Segment Start: RECORDS SUPPLIED

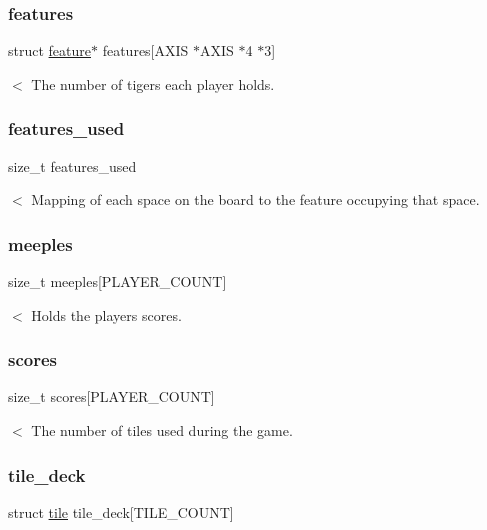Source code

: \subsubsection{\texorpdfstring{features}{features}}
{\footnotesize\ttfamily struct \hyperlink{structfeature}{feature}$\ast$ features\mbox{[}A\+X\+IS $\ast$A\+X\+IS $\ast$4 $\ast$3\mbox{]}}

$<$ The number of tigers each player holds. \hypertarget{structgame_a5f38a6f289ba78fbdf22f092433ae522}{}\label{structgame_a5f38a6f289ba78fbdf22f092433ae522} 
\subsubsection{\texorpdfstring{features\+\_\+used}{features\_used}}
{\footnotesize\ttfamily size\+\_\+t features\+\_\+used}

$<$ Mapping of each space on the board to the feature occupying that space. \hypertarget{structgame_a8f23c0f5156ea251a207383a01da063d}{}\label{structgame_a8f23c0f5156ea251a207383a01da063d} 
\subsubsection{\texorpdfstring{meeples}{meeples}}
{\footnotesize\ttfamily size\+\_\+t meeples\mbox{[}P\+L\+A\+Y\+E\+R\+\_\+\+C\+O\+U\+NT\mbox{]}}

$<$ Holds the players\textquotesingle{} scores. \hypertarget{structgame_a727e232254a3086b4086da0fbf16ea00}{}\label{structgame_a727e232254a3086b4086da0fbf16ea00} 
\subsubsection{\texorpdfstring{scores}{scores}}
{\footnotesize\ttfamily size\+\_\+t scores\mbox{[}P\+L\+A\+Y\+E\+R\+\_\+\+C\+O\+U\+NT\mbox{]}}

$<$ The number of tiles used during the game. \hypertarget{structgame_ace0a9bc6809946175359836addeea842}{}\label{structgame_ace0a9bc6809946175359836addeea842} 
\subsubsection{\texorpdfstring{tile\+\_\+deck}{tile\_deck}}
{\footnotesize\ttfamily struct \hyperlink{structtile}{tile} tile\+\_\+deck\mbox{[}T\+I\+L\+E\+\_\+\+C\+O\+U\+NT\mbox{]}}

Segment End: RECORDS SUPPLIED
Segment Start: RECORDS SUPPLIED

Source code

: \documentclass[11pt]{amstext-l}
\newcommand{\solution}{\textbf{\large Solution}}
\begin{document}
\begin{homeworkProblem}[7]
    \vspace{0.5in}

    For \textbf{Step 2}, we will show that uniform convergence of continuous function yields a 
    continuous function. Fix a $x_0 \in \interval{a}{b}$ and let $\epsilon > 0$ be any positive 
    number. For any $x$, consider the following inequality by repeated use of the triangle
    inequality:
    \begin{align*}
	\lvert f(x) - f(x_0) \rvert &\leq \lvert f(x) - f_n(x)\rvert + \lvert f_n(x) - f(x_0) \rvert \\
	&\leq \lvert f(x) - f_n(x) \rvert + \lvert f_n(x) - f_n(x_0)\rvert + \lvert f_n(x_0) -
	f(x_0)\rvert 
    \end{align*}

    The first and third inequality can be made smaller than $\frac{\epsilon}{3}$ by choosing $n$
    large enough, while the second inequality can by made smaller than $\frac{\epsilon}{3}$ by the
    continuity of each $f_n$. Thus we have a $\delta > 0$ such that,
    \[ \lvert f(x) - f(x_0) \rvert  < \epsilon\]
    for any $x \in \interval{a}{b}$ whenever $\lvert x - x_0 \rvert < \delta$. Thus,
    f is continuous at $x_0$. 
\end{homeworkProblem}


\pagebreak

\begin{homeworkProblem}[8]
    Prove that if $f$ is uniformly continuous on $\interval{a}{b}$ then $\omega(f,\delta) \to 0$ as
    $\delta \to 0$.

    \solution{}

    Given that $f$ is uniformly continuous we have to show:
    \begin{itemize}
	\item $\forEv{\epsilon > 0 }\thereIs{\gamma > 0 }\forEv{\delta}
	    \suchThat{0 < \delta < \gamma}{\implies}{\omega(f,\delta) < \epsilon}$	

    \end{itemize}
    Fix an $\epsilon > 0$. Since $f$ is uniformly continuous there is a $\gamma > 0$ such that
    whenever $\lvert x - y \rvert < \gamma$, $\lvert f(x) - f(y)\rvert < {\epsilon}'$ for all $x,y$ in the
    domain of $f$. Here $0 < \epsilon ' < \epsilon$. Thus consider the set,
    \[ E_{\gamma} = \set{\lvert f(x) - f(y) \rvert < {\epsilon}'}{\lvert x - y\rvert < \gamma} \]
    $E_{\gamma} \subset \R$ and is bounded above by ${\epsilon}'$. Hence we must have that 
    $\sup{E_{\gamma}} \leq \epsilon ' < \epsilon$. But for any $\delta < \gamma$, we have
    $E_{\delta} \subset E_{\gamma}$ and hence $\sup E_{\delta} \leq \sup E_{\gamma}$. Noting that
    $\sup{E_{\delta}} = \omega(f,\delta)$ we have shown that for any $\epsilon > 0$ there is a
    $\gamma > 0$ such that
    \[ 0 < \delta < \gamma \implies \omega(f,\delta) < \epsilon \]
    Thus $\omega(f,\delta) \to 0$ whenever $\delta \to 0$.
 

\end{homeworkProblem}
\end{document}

Segment End: RECORDS SUPPLIED

WHAT YOU WILL DO: Copy all lines above where "lvert" is present.

TASK OUTPUT:
	\lvert f(x) - f(x_0) \rvert &\leq \lvert f(x) - f_n(x)\rvert + \lvert f_n(x) - f(x_0) \rvert \\
	&\leq \lvert f(x) - f_n(x) \rvert + \lvert f_n(x) - f_n(x_0)\rvert + \lvert f_n(x_0) -
    \[ \lvert f(x) - f(x_0) \rvert  < \epsilon\]
    for any $x \in \interval{a}{b}$ whenever $\lvert x - x_0 \rvert < \delta$. Thus,
    whenever $\lvert x - y \rvert < \gamma$, $\lvert f(x) - f(y)\rvert < {\epsilon}'$ for all $x,y$ in the
    \[ E_{\gamma} = \set{\lvert f(x) - f(y) \rvert < {\epsilon}'}{\lvert x - y\rvert < \gamma} \]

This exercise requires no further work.